*What you are asked to do*
Give again, word for word, every line below from the one that has "T-61, status: 完了 -> 未着手" through the one that has "T-85, label: 性能 -> セキュリティ", both included, and no others.

*Available data*
★ ★ ★ ★
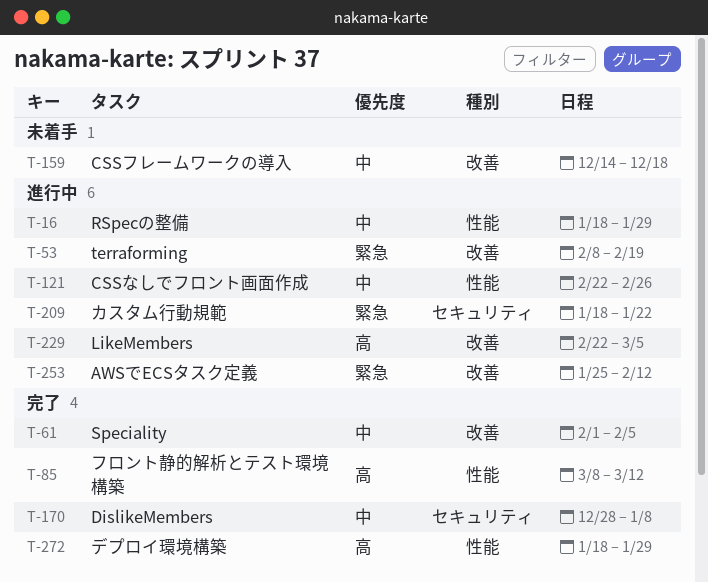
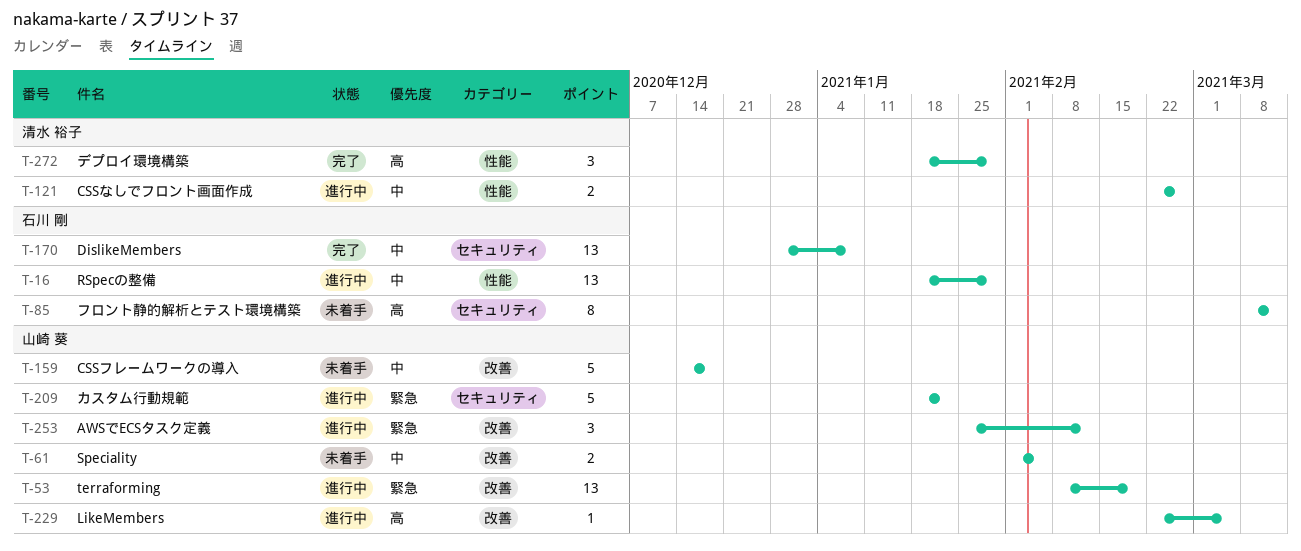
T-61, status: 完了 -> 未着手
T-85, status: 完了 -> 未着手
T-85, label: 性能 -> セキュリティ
★ ★ ★ ★
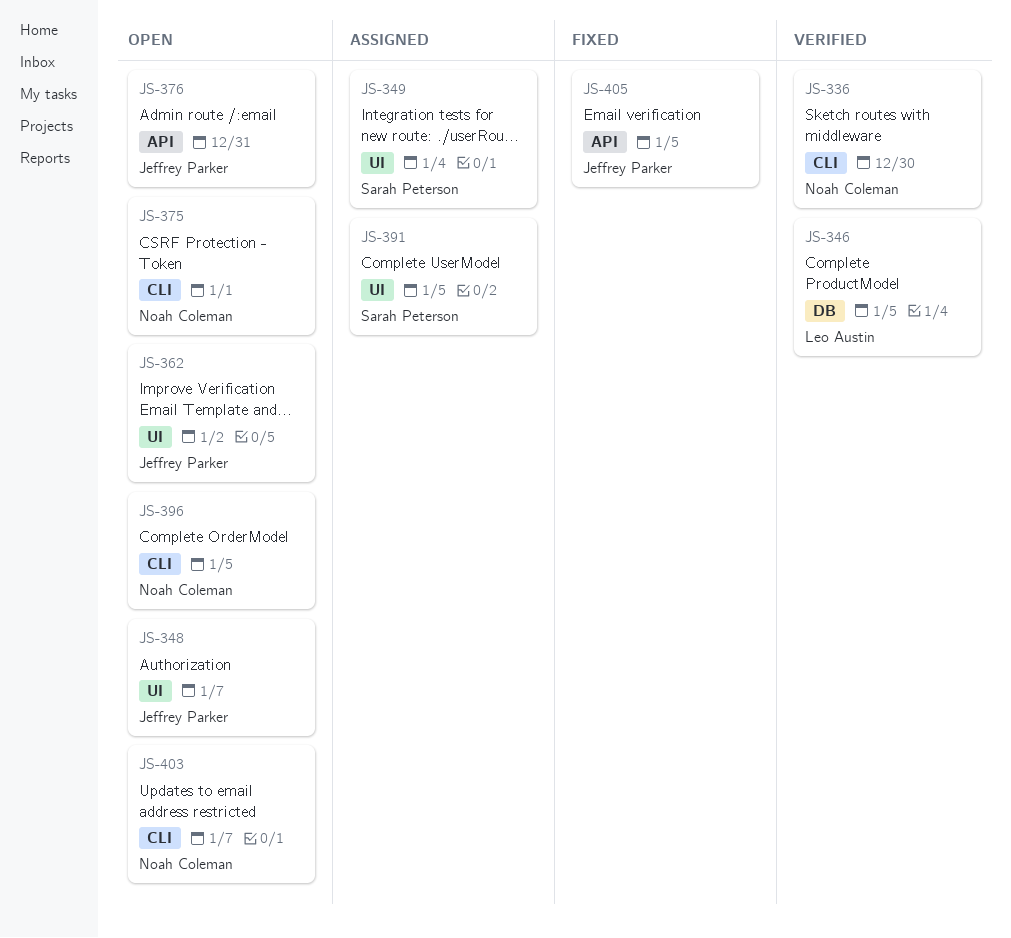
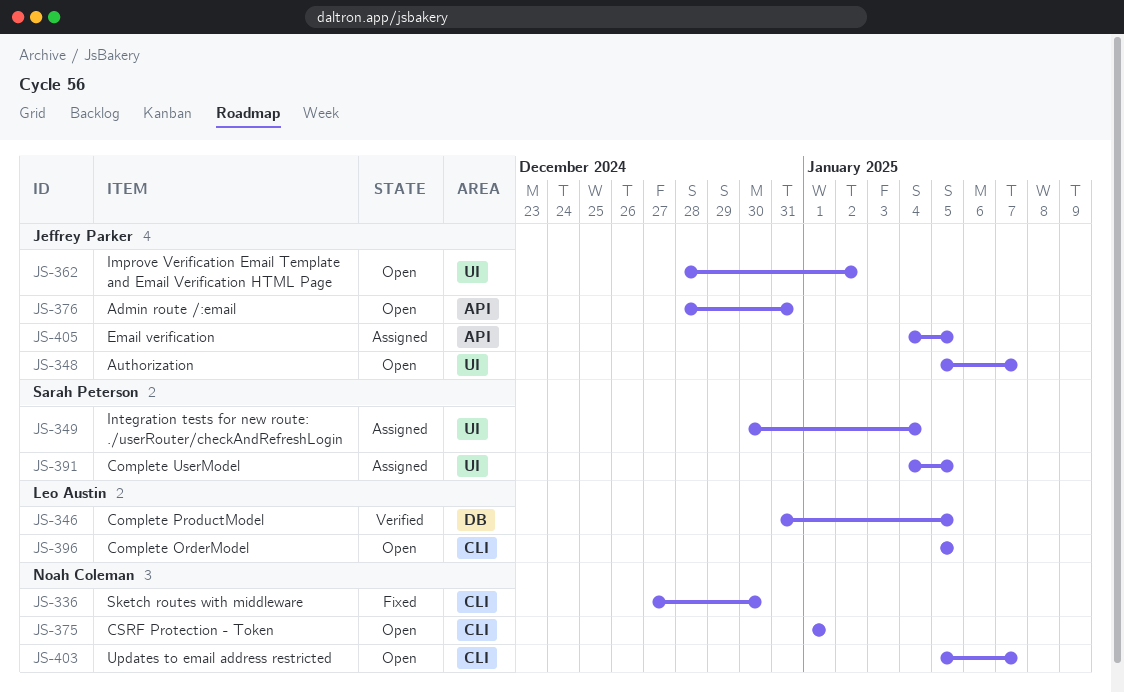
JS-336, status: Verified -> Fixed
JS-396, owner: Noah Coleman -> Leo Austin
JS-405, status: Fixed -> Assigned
★ ★ ★ ★
*Response below*
T-61, status: 完了 -> 未着手
T-85, status: 完了 -> 未着手
T-85, label: 性能 -> セキュリティ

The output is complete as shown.